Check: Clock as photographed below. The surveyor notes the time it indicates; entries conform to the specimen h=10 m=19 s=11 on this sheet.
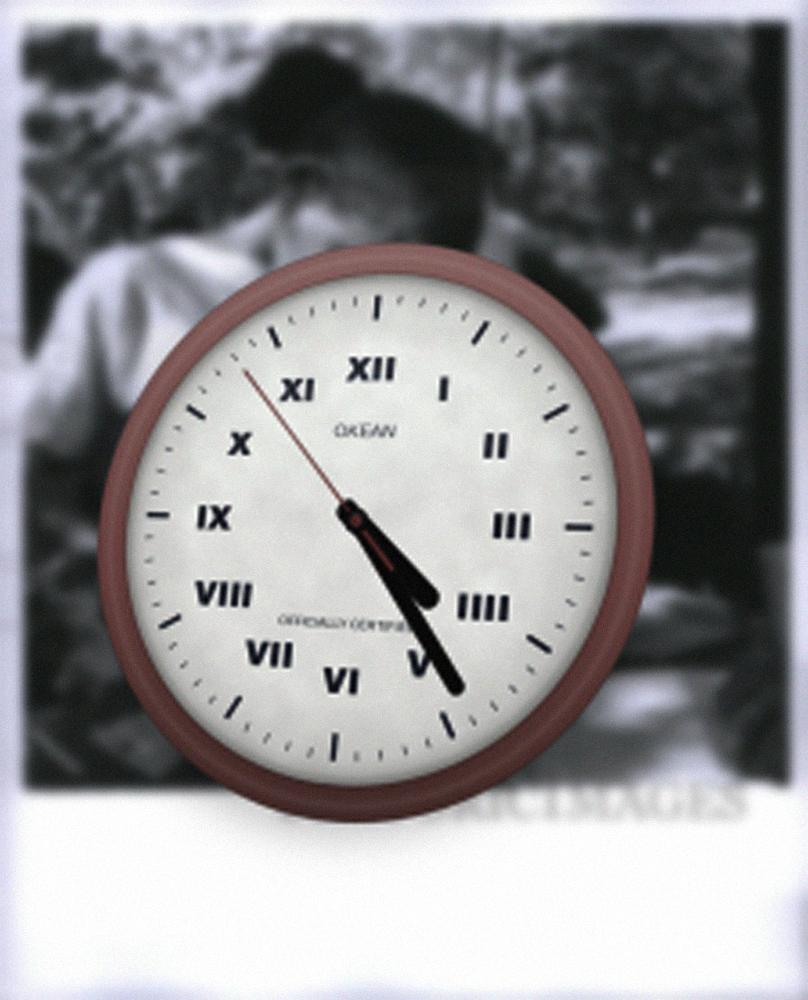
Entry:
h=4 m=23 s=53
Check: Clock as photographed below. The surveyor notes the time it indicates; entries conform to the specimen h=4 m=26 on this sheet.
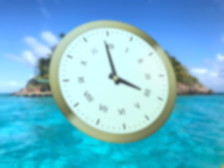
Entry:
h=3 m=59
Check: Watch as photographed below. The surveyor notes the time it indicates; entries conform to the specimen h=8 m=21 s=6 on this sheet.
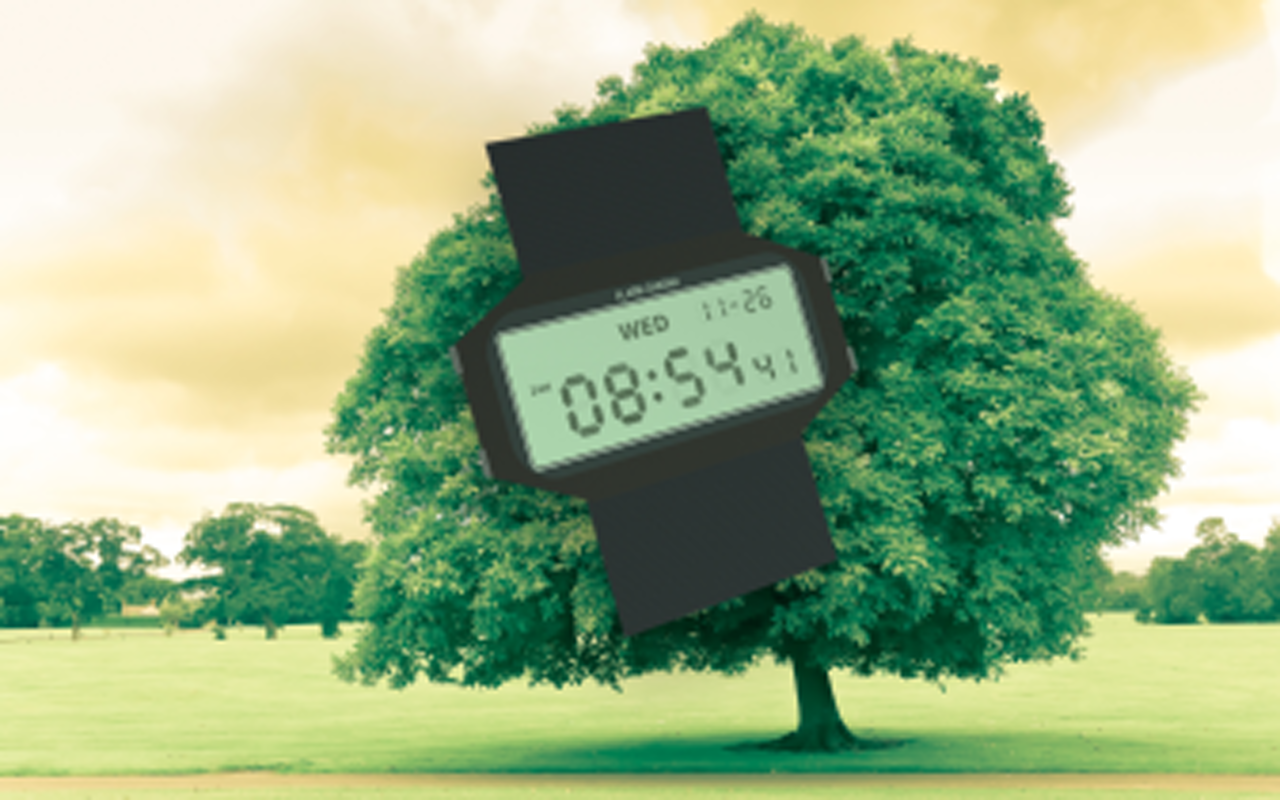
______
**Problem requirements**: Change every "surveyor" in the entries above to "inspector" and write them out again with nothing else altered. Leave out the pictures.

**Answer**:
Check: Clock as photographed below. The inspector notes the time it indicates; entries conform to the specimen h=10 m=19 s=11 on this sheet.
Entry:
h=4 m=23 s=53
Check: Clock as photographed below. The inspector notes the time it indicates; entries conform to the specimen h=4 m=26 on this sheet.
Entry:
h=3 m=59
Check: Watch as photographed below. The inspector notes the time it indicates; entries conform to the specimen h=8 m=21 s=6 on this sheet.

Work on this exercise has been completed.